Conwert is paying€178.8m to GE Capital Real Estate Deutschland for the 266,000 sqm portfolio, which includes acquisition costs and the commitment to invest a further €33m over the coming three years. The deal meshes with GE Capital Real Estate’s move to exit entirely from the German residential property market.
With Conwert’s planned capex over the coming years, the rental income from the properties is expected to rise steadily from its current €1.5m annually. The portfolio yields 8.7%, and at a sale price of a multiple of 11.6 times annual rent, suggests that GE were prepared to make some modest concessions in the interests of a clean and unprotracted deal. The cash flow profile of the deal is also very attractive for Conwert, contributing about 4.3m of FFO Funs from Operations before sales, which equates to an FFO yield of 9.4% on acquisition – with further potential down the line.
Conwert’s total German holdings including this deal now jump by 17% to 27,500 units, with a total lettable space of more than 2 million sqm. Overall the yield on the Conwert portfolio is now pushing 6.2%, up from the first quarter’s 6.0% with this higher-yielding additional portfolio.
Conwert CEO Johannes Meran, who is retiring as CEO in October, recently presented the company’s first half results, which showed net profit rising by 150% to €26m and FFO by 52%. Full year guidance is expected to be revised upwards shortly, he indicated. However, he said first half earnings are the highest in company history, outstripping 2010’s and 2011’s full-year data. Revenues from property sales totalled €147m at a margin of 10.3% above the IFRS book values, and no significant property revaluations were registered.

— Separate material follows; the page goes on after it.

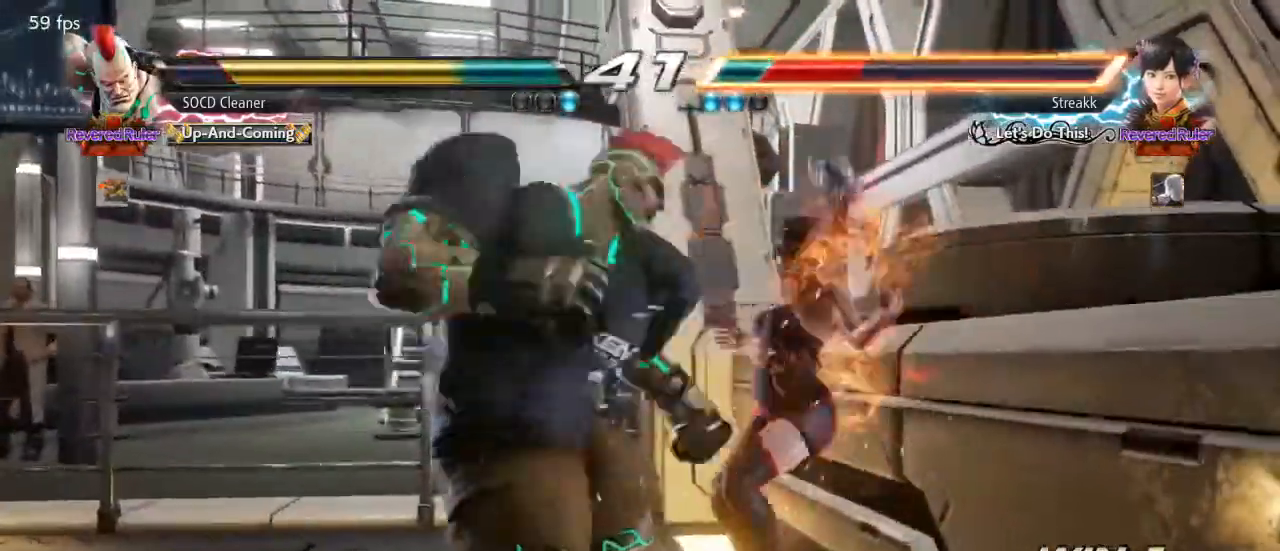
{"buttons": [], "events": [[33, "CROSS", "down"], [133, "CROSS", "up"], [200, "TRIANGLE", "down"], [333, "TRIANGLE", "up"], [400, "DPAD_LEFT", "up"]]}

After the major refocusing of company strategy over the past two years, away from the more volatile project-related trading of assets, Meran said that Conwert is now generating 80% of earnings from the more sustainable long-term management of portfolio properties, having reduced its vacancy rate to 11.8% from 15.9% and raised the average yield of the portfolio from 5.2% to 6%.
Perhaps as a parting shot to other investors scrambling to get a toehold in the German residential market, Meran had some interesting comments to say about the current state of the market. He said that yields on residential portfolios in big cities such as Vienna, Munich and parts of Berlin were now so low that it was no longer worth investing in the sector for institutionals. Yet many have been lining up to buy into the sector, as evidence by the huge interest in recent big auctions such as the GBW or LBBW portfolios, both acquired by Patrizia Immobilien-led consortiums.
Many of the institutional investors entered the market much too late after the onset of the financial crisis, he believes. “The typical German insurance company or pension fund is extremely risk-averse and only wants to buy top locations, but sometimes at unrealistically high yields… They should have invested in the sector in 2008 or 2009, but nobody had the nerve to do that then”, he commented.